Rhode Island became the union’s 13th state way back in 1790. Now it’s been given the chance to snag a more premiere spot on another list, except it looks like it’s abandoning the opportunity. With five states having legalized gay marriage, and with New Hampshire en route, Rhode Island is the lone New England hold out. And if concerns about conservative Roman Catholics are to be believed, it’ll stay that way for now.
Since 1997, legislators have tried every year to get a same-sex marriage bill to the House floor. And every year, they come up short. Advocates fear it’s going to happen yet again. AP:
… The movement has stalled in Rhode Island, perhaps even lost ground, after a stalemate at the Statehouse, a loss in the state’s top court and continued opposition from religious leaders.

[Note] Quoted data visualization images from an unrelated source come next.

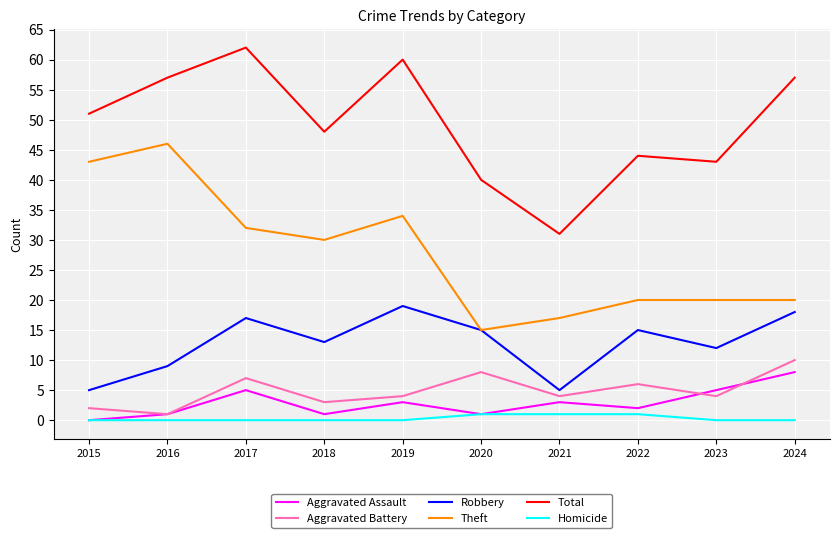

Which series has the largest total across all categories?

Total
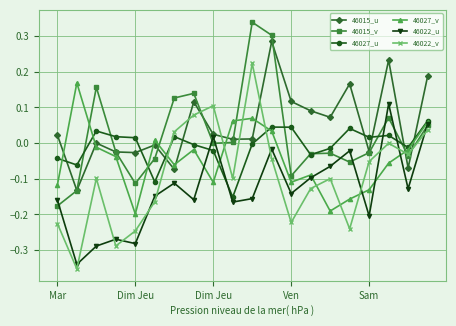

How many positive values does the 46022_u series have?

3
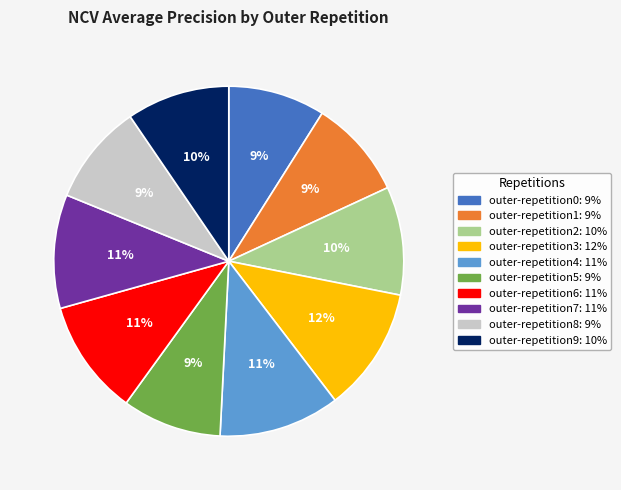

To the nearest percent, what percentage of the pie is outer-repetition4?

11%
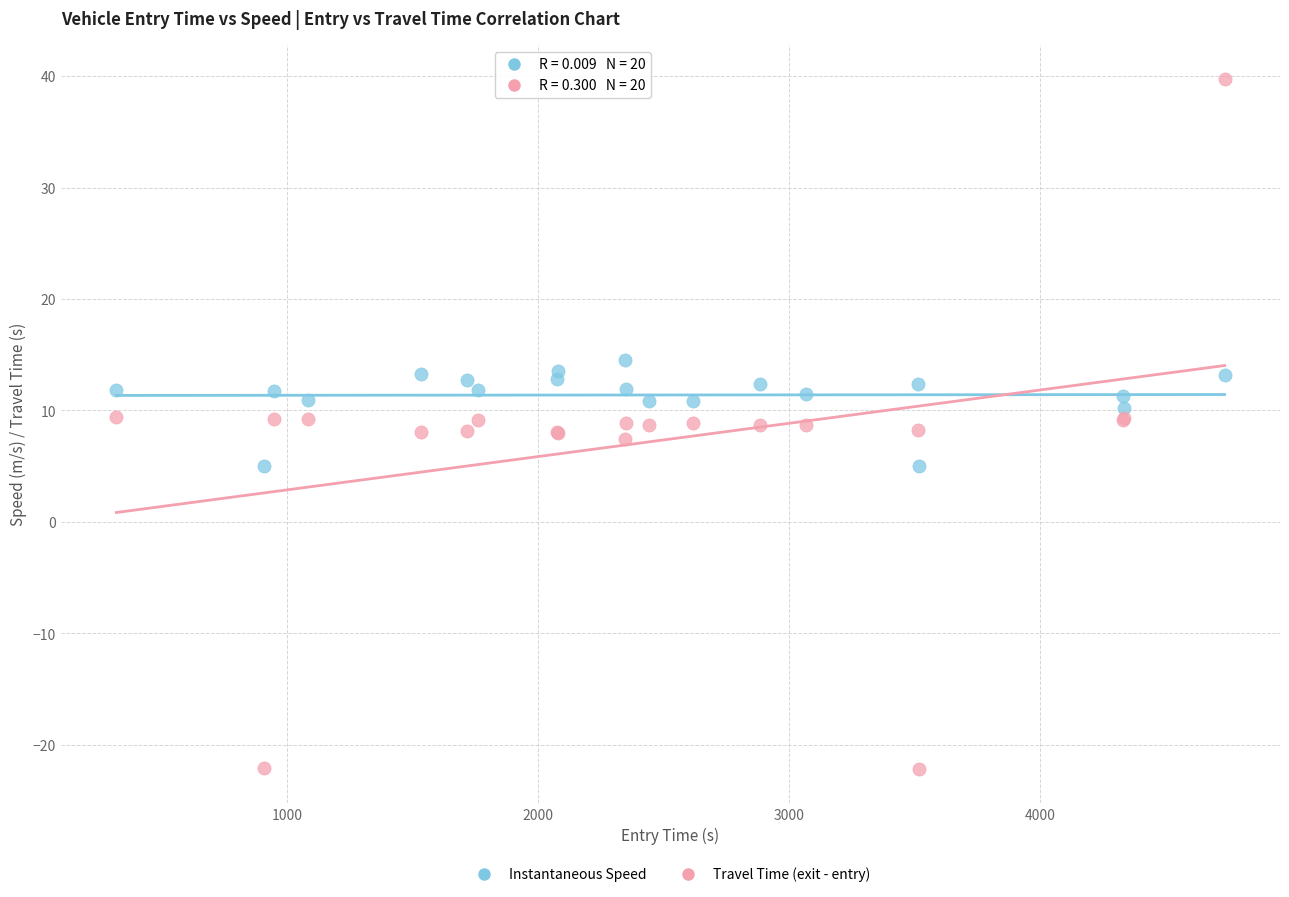

Which series contains the lowest Y value?

Travel Time (exit - entry)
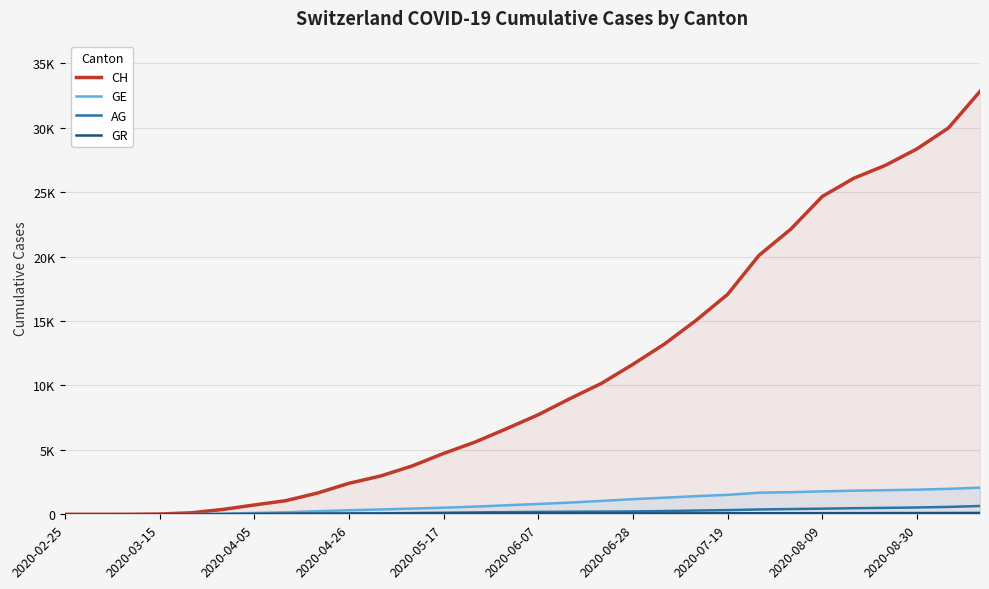

What are all the series names shown in the legend?

CH, GE, AG, GR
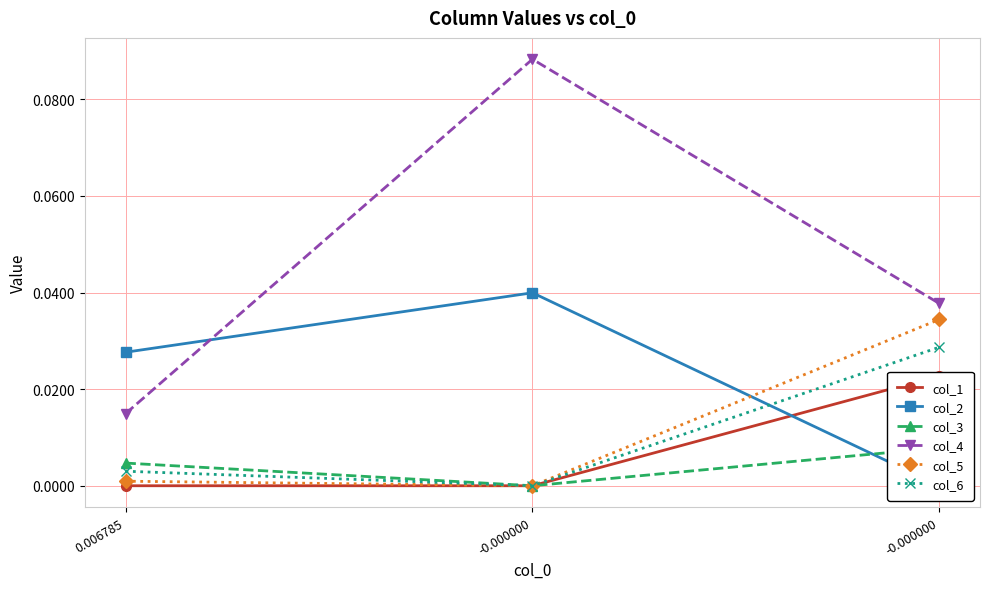

Is it true that col_1 equals 0.0 at -0.000000?

True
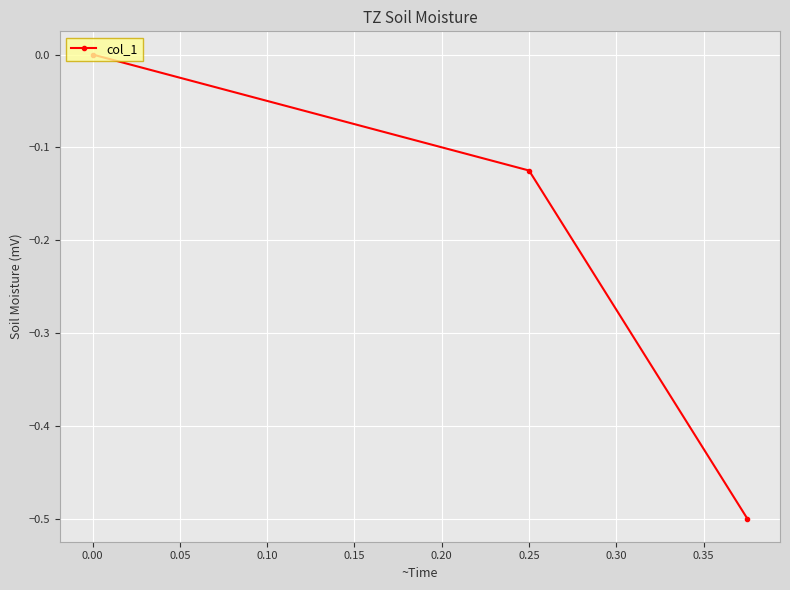

What is the minimum value shown in the chart?

-0.5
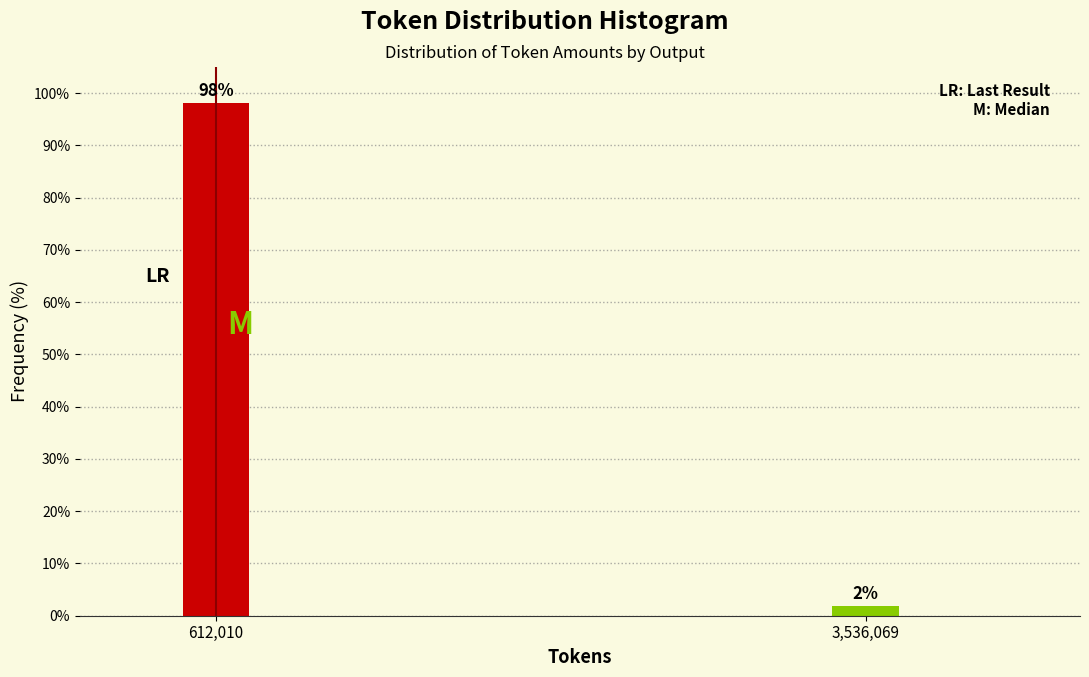

At which label does the data first exceed 98?

612,010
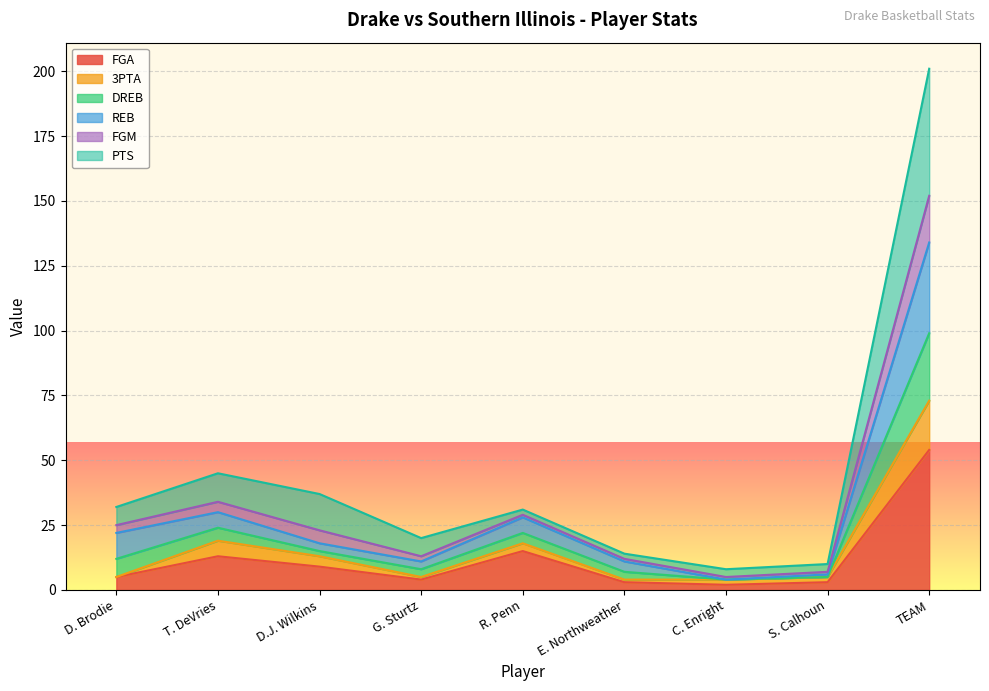

How many lines are shown in the chart?

6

[...] Religion remains among the biggest hurdles. A recent survey by Trinity College in Connecticut showed 46 percent of Rhode Islanders identify themselves as Roman Catholic, a larger percentage than any other state. Given its size, the church carries political clout. On the last Inauguration Day, every statewide elected official began the morning with a special Mass at the Cathedral of Sts. Peter and Paul, celebrated by Bishop Thomas Tobin. Tobin does not hesitate to tussle with politicians, especially on gay marriage. He calls gay unions a perversion of natural law and a violation of an institution that Catholics believe was created by God. Two years ago, he harshly criticized Attorney General Patrick Lynch, a Catholic, for advising state agencies to recognize the marriages of gay couples wed outside Rhode Island. “We don’t see it as a civil rights issue,” Tobin said in a recent interview, “because there’s never a right to do something that’s morally wrong.”
Bills legalizing gay marriage have been introduced in the Statehouse every year since 1997. None has ever been approved by a legislative committee, required before those bills could be aired on the full floor. House Speaker William Murphy and Senate President M. Teresa Paiva-Weed, both Democrats and Catholics, oppose gay marriage.
The bill’s sponsor, Sen. Rhoda Perry, a Democrat from Providence, does not expect to get a vote this year. She believes legislative leaders are trying to shield fellow lawmakers from a fractious debate. “You know your numbers,” Perry said. “So why make anyone even have to vote on something that at least some of their constituents will be upset about if you already know the votes aren’t there.”
Even if a simple majority of lawmakers backed Perry’s bill, Republican Gov. Don Carcieri — another Catholic — would almost certainly veto it. Overriding a veto requires the support of 60 percent of lawmakers in each chamber.